As I examined the strength in my patient’s legs, I noticed some scar-like indentations on his right thigh. Pausing, I asked Rob how he’d gotten them. “I got shot,” he responded
I nodded calmly, while I summoned up Rob’s medical history. I recalled that he was on medications for PTSD. As my mind connected these dots, I asked, “What happened?”
“I was getting groceries out of my truck. Two people were shooting at each other, and they shot me.” His tone was casual, as if he were recalling what he’d had for lunch. I asked if this was the origin of his PTSD, and he nodded.
I finished Rob’s full neural examination and then moved on to see the rest of my patients. Only after I got home, made dinner, and sat down to eat did I have a chance to gather my thoughts about Rob. I had only been taking care of him for a couple of days. He lived in an underserved part of Boston where gun violence was not uncommon. He had been pleasant to work with from the onset; I would have never imagined the pain and trauma that lay under his calm exterior. I was struck, judging from his tone, by how he’d just taken in stride being shot. I realized that gun violence must happen often for him to be so nonchalant about the experience.
This interaction with Rob took place not long after the Oxford High School shooting in Michigan. That incident made a particular impression on me, since Oxford High School is in the same county where my younger brother went to school.

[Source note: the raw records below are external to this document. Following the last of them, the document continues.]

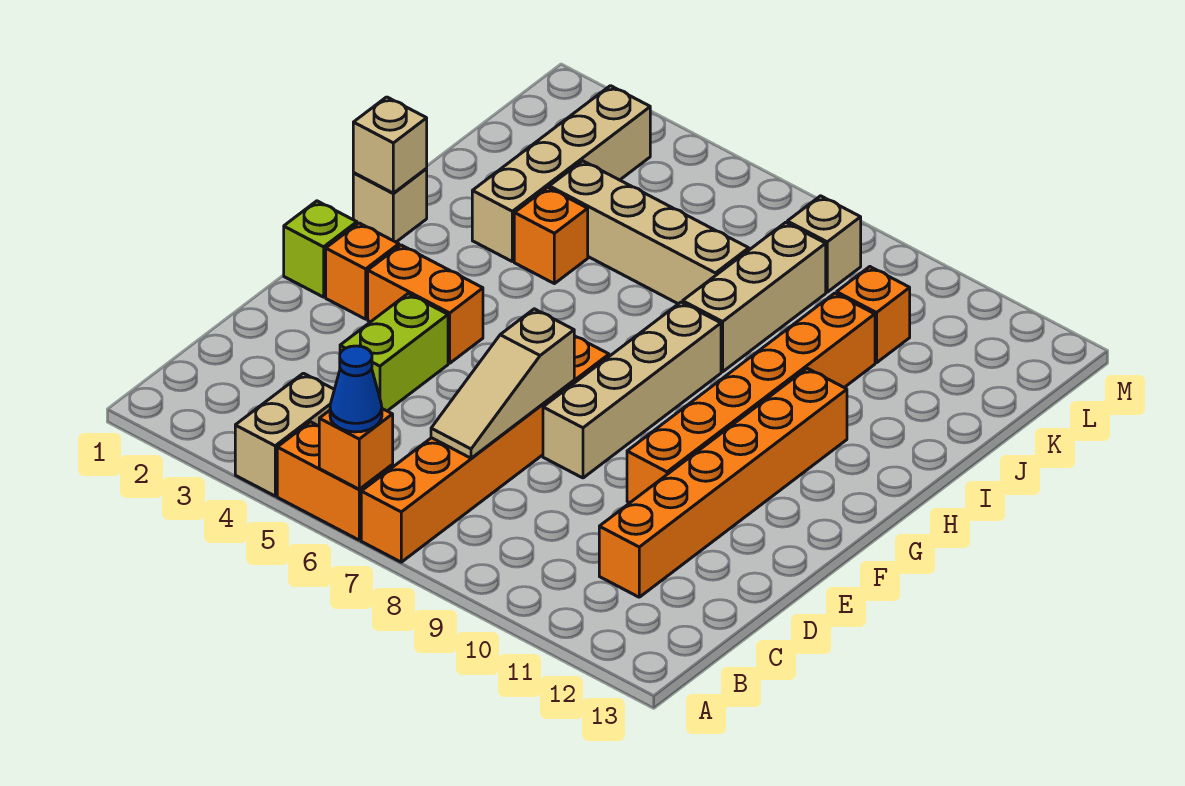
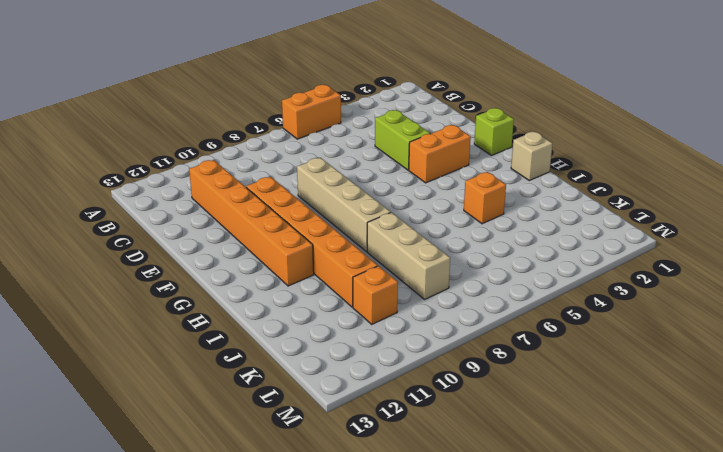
none -> tan brick A4:B4 level 1
none -> orange brick A7:F7 level 1
none -> orange brick F2 level 1

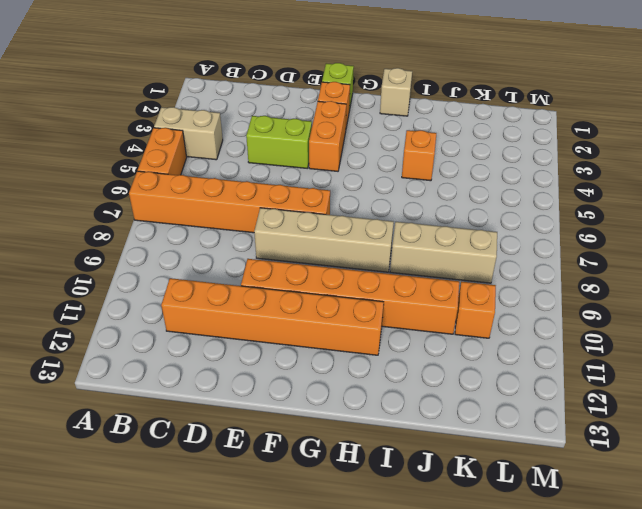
none -> tan brick I3:L3 level 1
none -> tan brick J4:J7 level 1
none -> tan brick L8 level 1

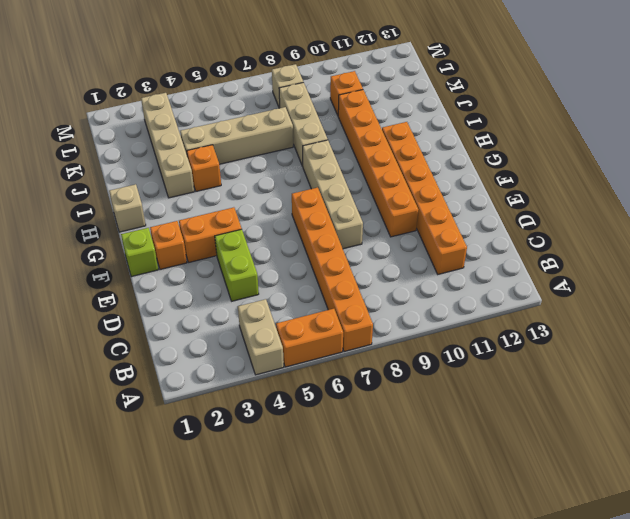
none -> orange brick A6 level 2
none -> tan slope C7:E7 level 2 top E
none -> tan brick H1 level 2

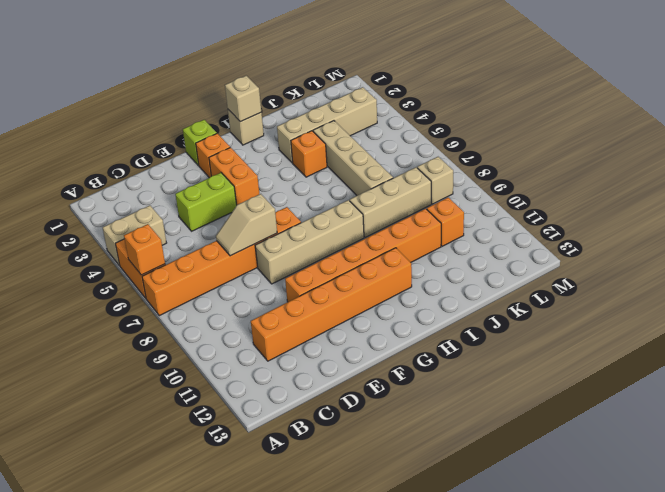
tan slope D7:E7 level 2 top E -> tan slope C7:E7 level 2 top E
none -> blue cone A6 level 3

I remember my fear and anxiety upon hearing of that event, and my sense of relief knowing my brother was safe. I also felt helpless, when my brother’s high school canceled several days of classes after gun threats emerged on his campus.
Helplessness is what I also felt when I heard Rob’s story. It is a great tragedy that his story is not unique. Gun violence is not equal—it more often impacts those who are most socioeconomically disadvantaged, like Rob. I grieve for a nation where gun laws, mask wearing, and vaccinations have become political matters.